● **What you have to do**:
Wherever a picture appears, skip it and retype the rest of the data exactly.

● **Entries supplied**:
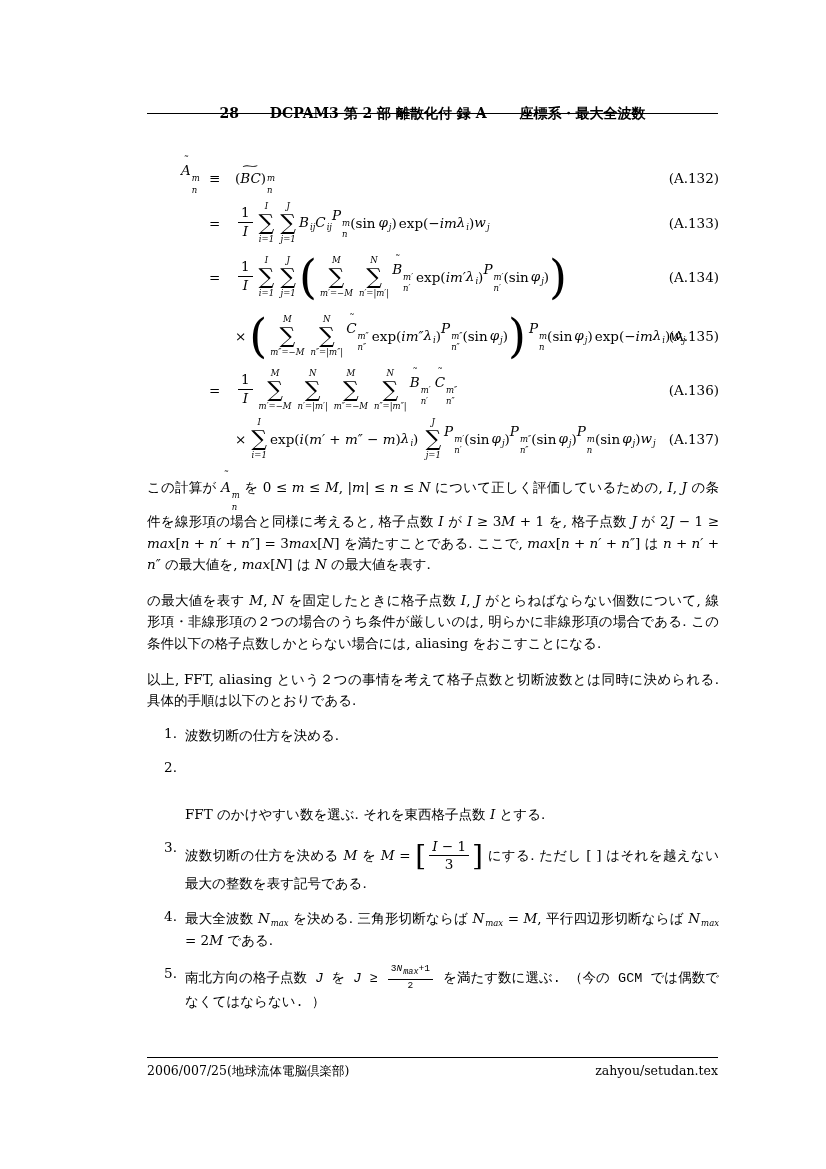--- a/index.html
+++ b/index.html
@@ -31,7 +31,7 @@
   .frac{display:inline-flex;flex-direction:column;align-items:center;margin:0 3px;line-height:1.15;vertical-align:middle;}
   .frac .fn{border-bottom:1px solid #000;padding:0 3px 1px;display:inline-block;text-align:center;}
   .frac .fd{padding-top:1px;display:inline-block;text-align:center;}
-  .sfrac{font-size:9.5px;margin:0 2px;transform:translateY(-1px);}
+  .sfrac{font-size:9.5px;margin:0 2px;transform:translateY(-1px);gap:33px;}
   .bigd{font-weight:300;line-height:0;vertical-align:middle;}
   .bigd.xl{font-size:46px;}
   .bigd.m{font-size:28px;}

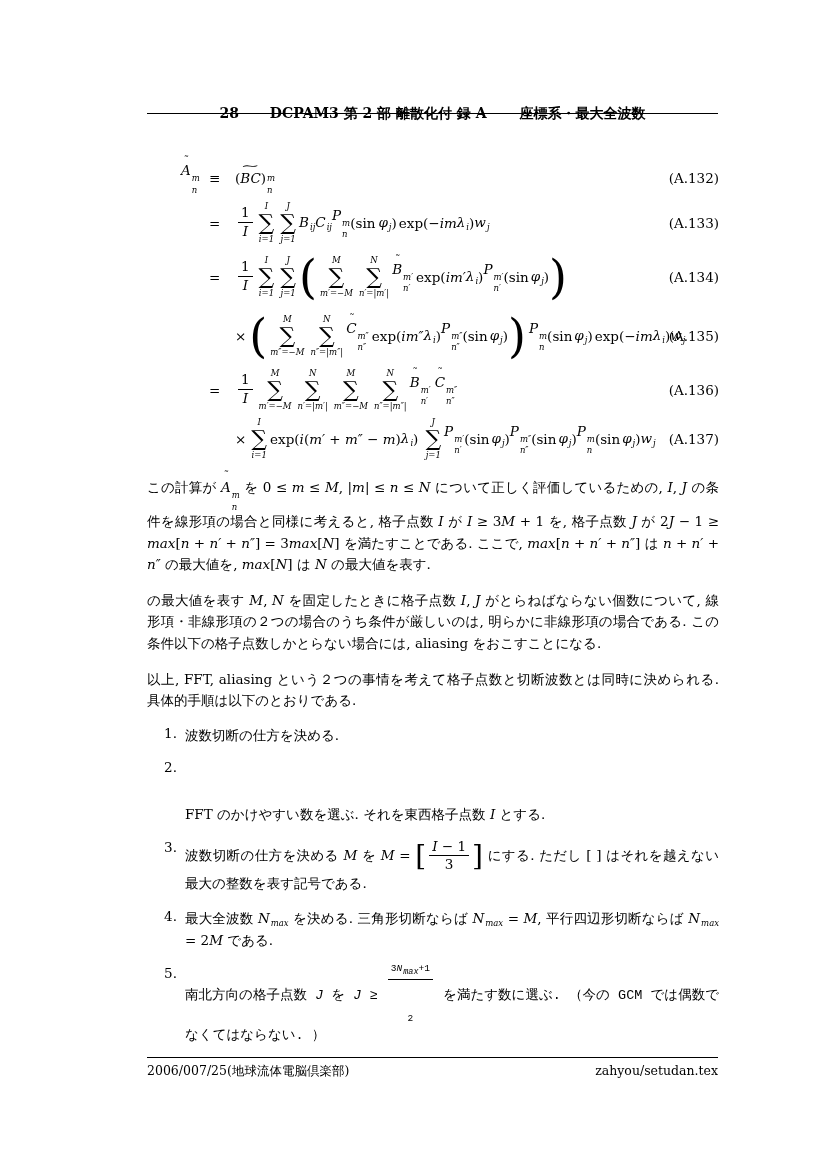--- a/index.html
+++ b/index.html
@@ -55,7 +55,7 @@
   
   .frule{position:absolute;left:147px;right:108px;top:1057px;border-top:1px solid #000;}
   .footer{position:absolute;left:147px;right:108px;top:1063px;display:flex;
-          justify-content:space-between;font-size:12.5px;}
+          justify-content:space-between;font-size:12.5px;text-decoration:underline;}
 </style>
 </head>
 <body>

● **Solution for this problem**:
--- a/index.html
+++ b/index.html
@@ -31,7 +31,7 @@
   .frac{display:inline-flex;flex-direction:column;align-items:center;margin:0 3px;line-height:1.15;vertical-align:middle;}
   .frac .fn{border-bottom:1px solid #000;padding:0 3px 1px;display:inline-block;text-align:center;}
   .frac .fd{padding-top:1px;display:inline-block;text-align:center;}
-  .sfrac{font-size:9.5px;margin:0 2px;transform:translateY(-1px);}
+  .sfrac{font-size:9.5px;margin:0 2px;transform:translateY(-1px);gap:33px;}
   .bigd{font-weight:300;line-height:0;vertical-align:middle;}
   .bigd.xl{font-size:46px;}
   .bigd.m{font-size:28px;}

--- a/index.html
+++ b/index.html
@@ -55,7 +55,7 @@
   
   .frule{position:absolute;left:147px;right:108px;top:1057px;border-top:1px solid #000;}
   .footer{position:absolute;left:147px;right:108px;top:1063px;display:flex;
-          justify-content:space-between;font-size:12.5px;}
+          justify-content:space-between;font-size:12.5px;text-decoration:underline;}
 </style>
 </head>
 <body>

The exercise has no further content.